Распутать клубок преступлений, обманов, сомнений
Не каждый способен. Но он своей верен звезде
И не боится мерзавцев, плутов, привидений –
Раскусит он всех. Потому и в почете везде.
                                   
Так пусть же тебе он послужит достойным примером,
Ты кое-что мог бы вполне перенять у него…
Тобою она увлеклась… молодым офицером
Красивым и статным ты был… Ну и что из того?!
           
Попробуй понять, что таится за крохотным словом!
И он знает разгадку, грызет свою трубку, молчит.
Все пляшут под дудку того, кто слывет крысоловом.
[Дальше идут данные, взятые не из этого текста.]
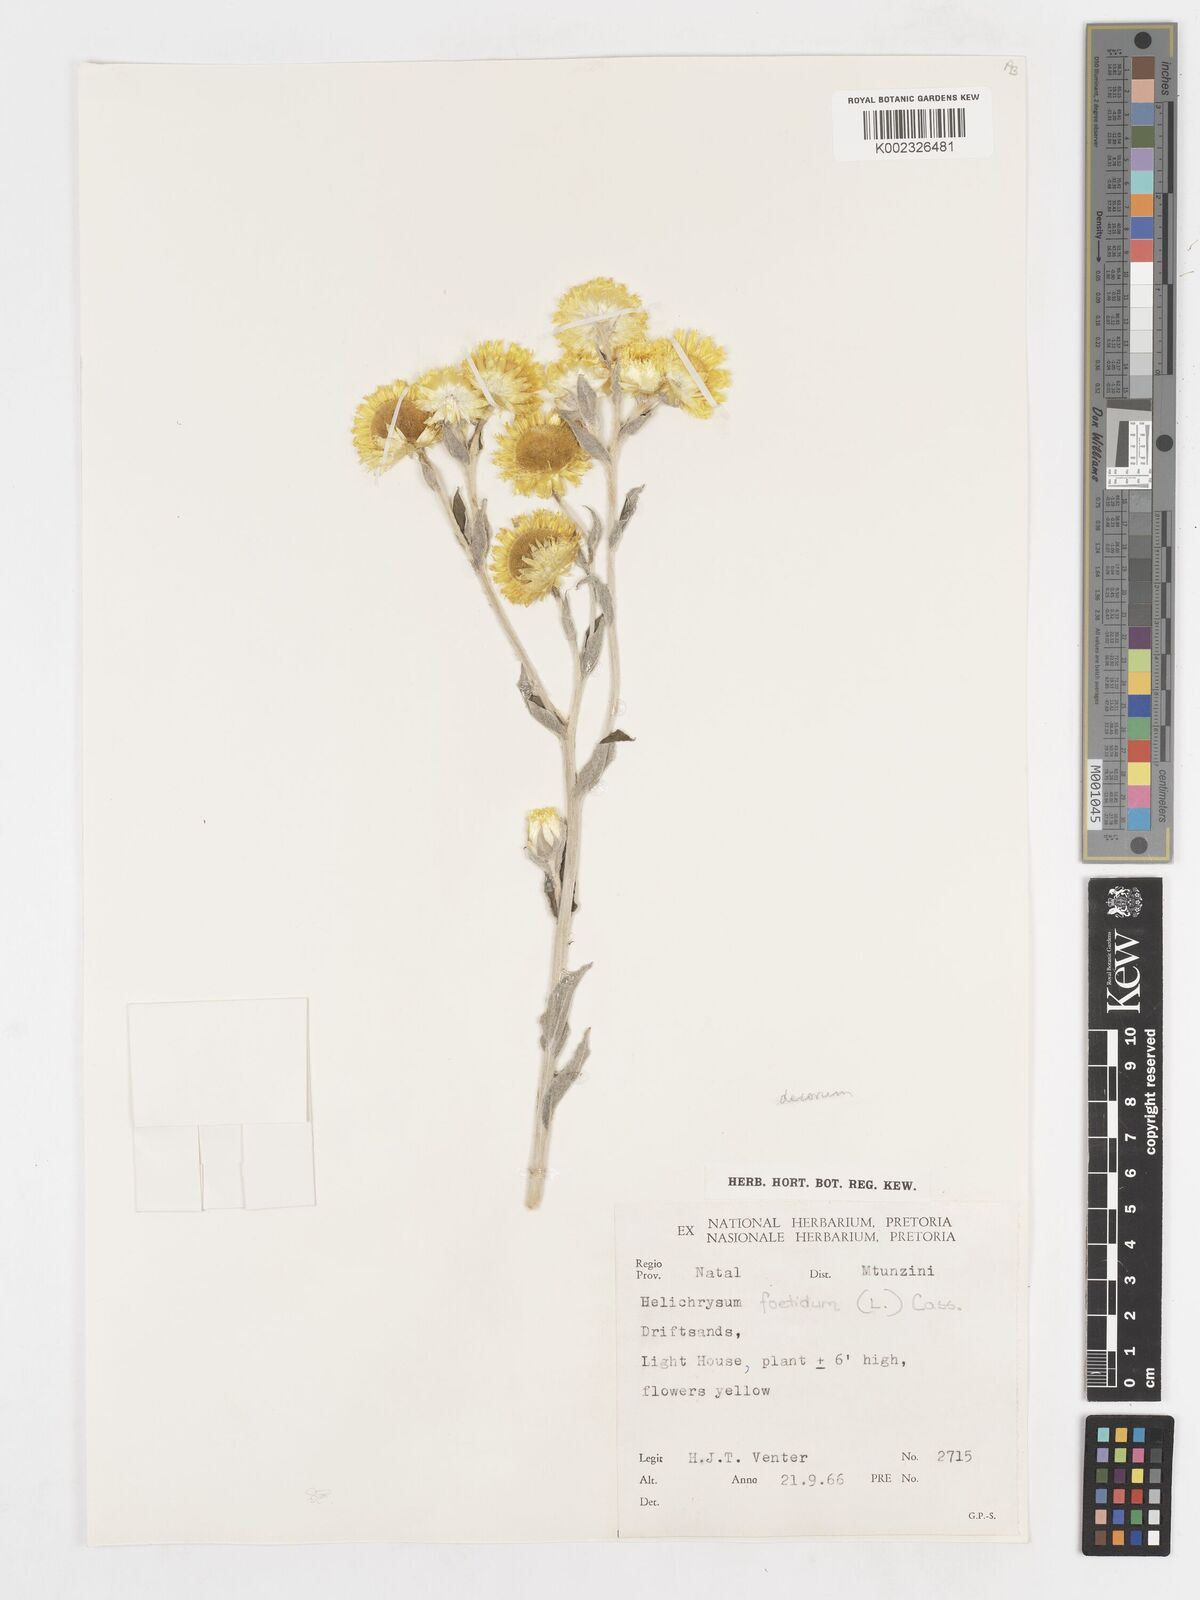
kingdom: Plantae
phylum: Tracheophyta
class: Magnoliopsida
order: Asterales
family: Asteraceae
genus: Helichrysum
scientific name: Helichrysum decorum
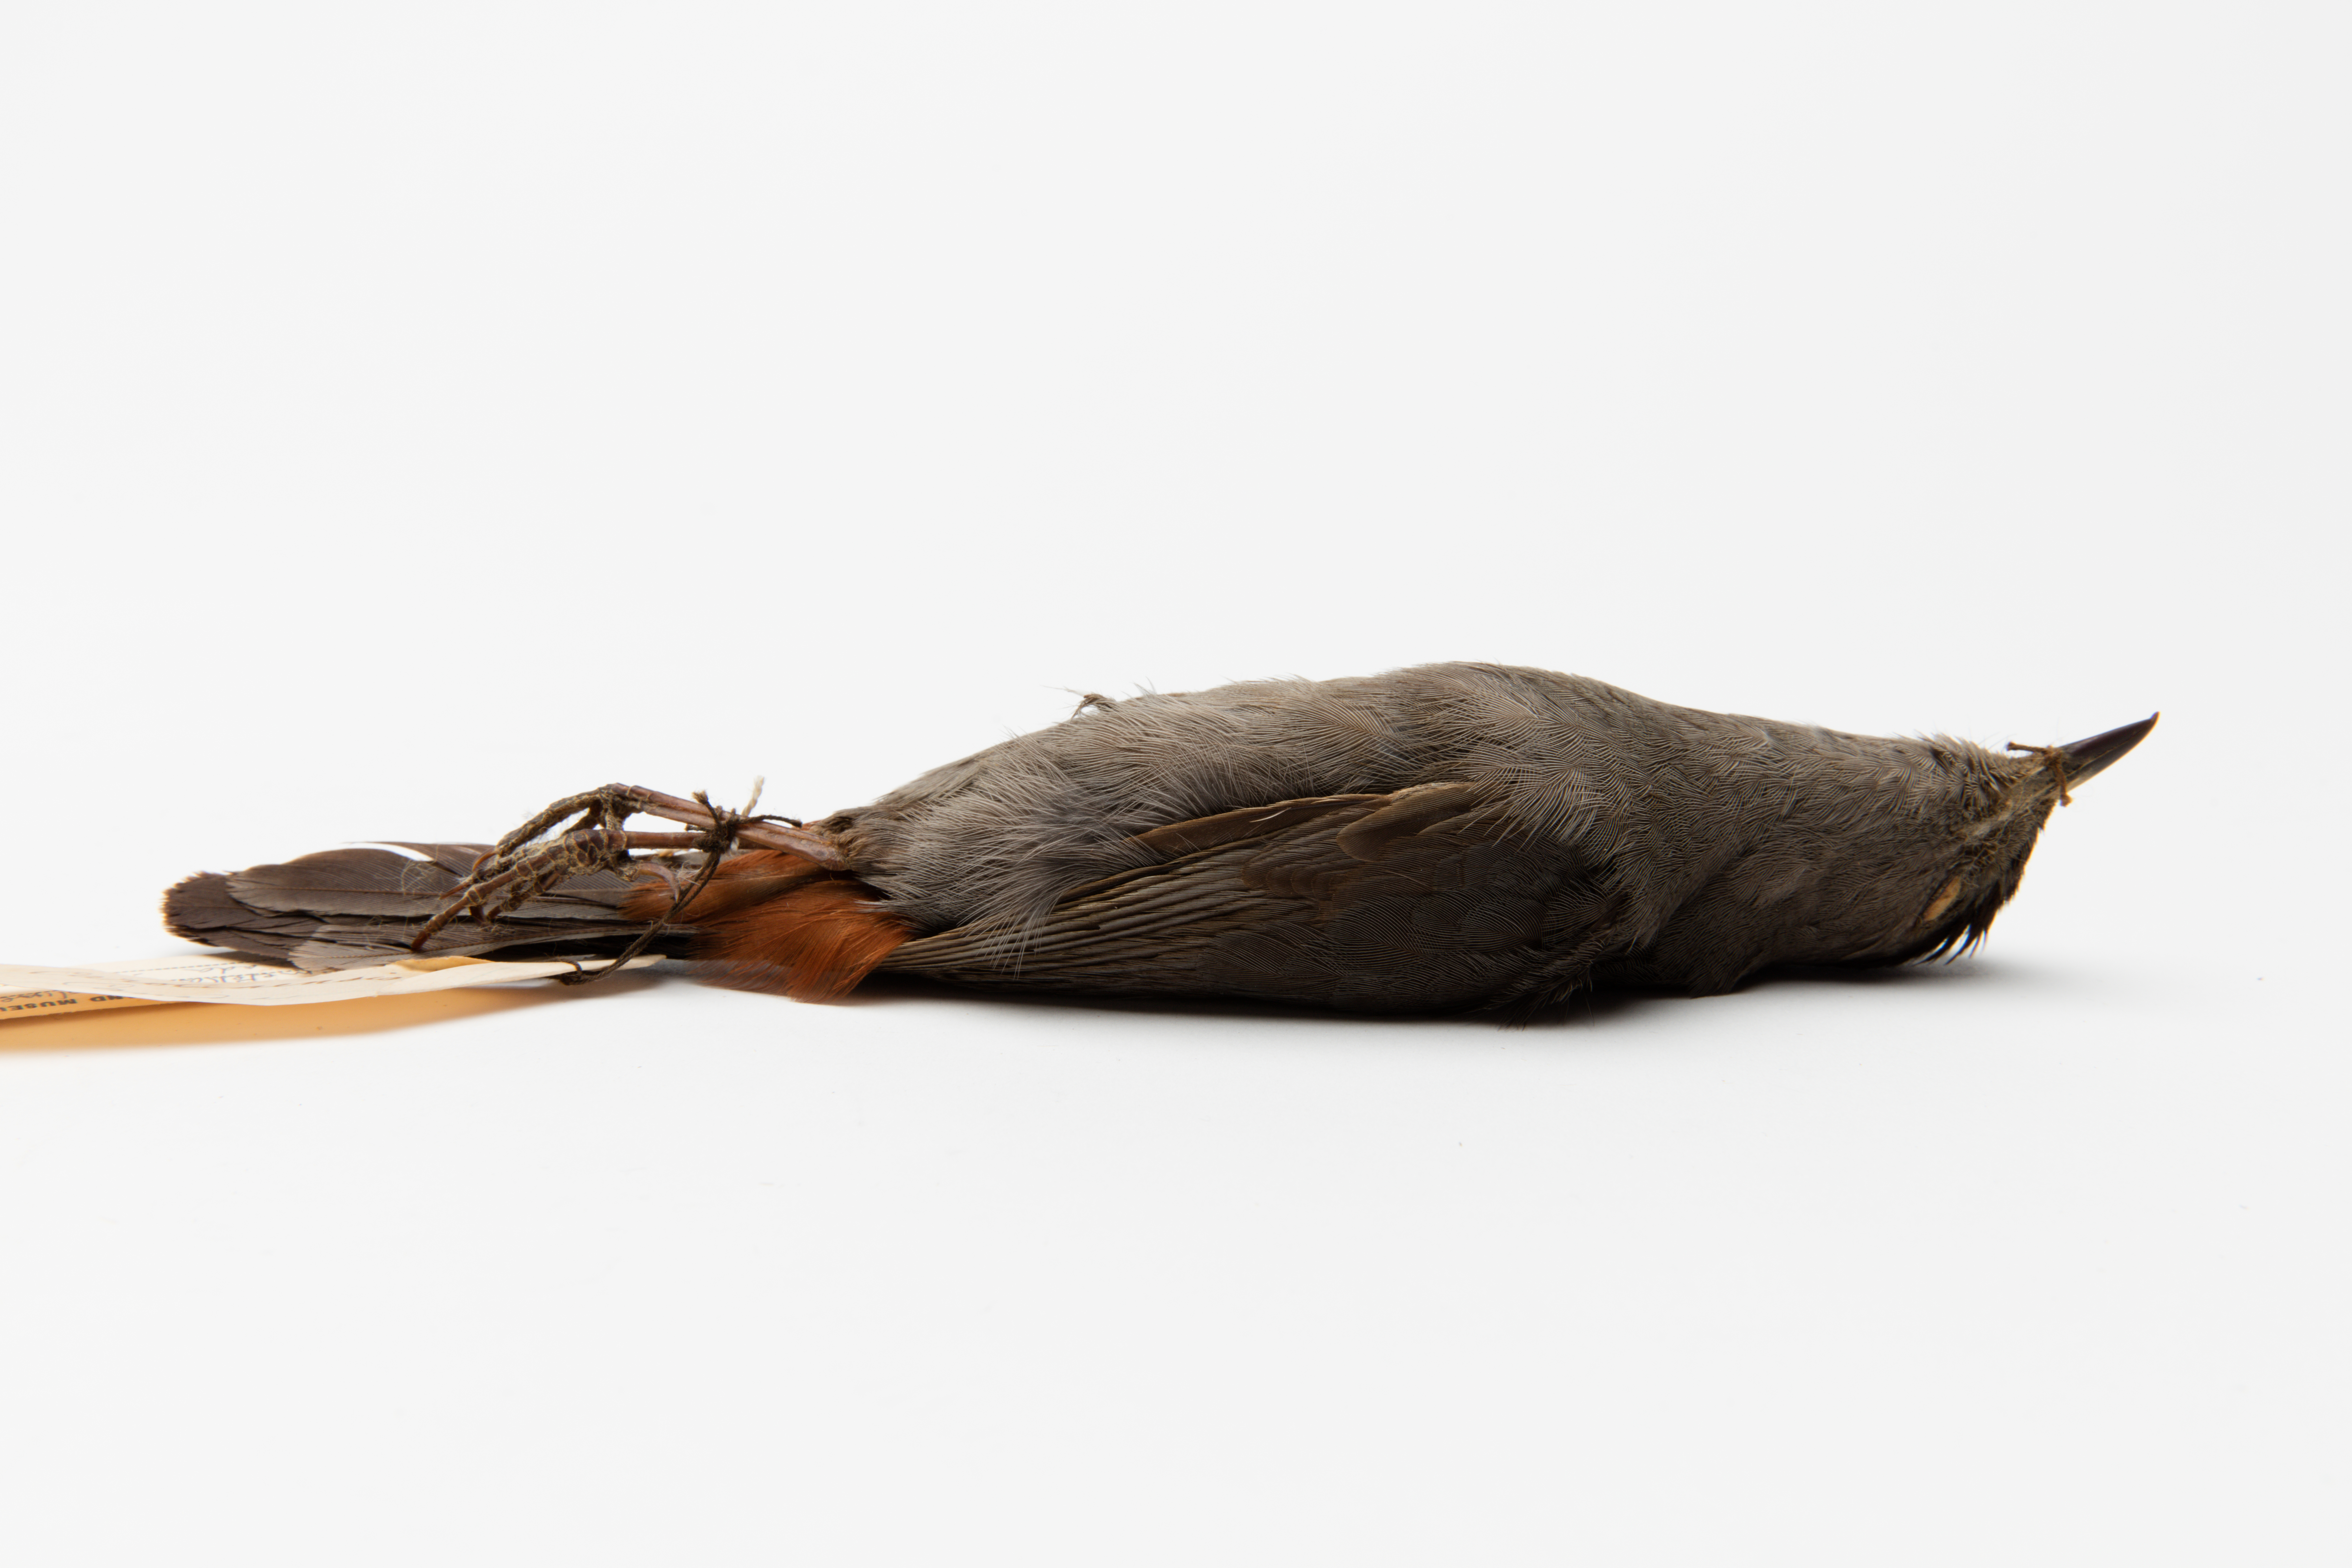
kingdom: Animalia
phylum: Chordata
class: Aves
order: Passeriformes
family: Mimidae
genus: Dumetella
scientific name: Dumetella carolinensis
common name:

А ночью, лишь только уснет он, довольный уловом,
Покойница в грязных лохмотьях к нам в окна стучит…
 
 
 
                Рене Магритт. Вероломство образов
                      (надпись: «Это не трубка»)
 
 
 
Византийские птицы
 
Отягощенный не столько думами, сколько нуждой,
Я проходил мимо здания старой конторы –
Многоэтажной унылой громады, в которой
Тишина неподвижно стояла, ведь был выходной.
Я подошел к двум курильщикам, дымившим у входа.
Они согласились помочь мне, войдя в положенье.
«Мужской закрыт, но женский, кажись, свободный».
У меня было десять минут в распоряжении.
               
                По старинной легенде, Суворов
                Протрубил: «Отлейте, ребята!»
                Перед тем, как бросить войска
                Под священные стены Царьграда.
 
Без особого трепета вторгся я в сумрак клозета,
Но не обнаружил примет прекрасного пола.
Никаких тебе изысков, только обрывок газеты,
Кривизна да холод покрытого плиткою пола.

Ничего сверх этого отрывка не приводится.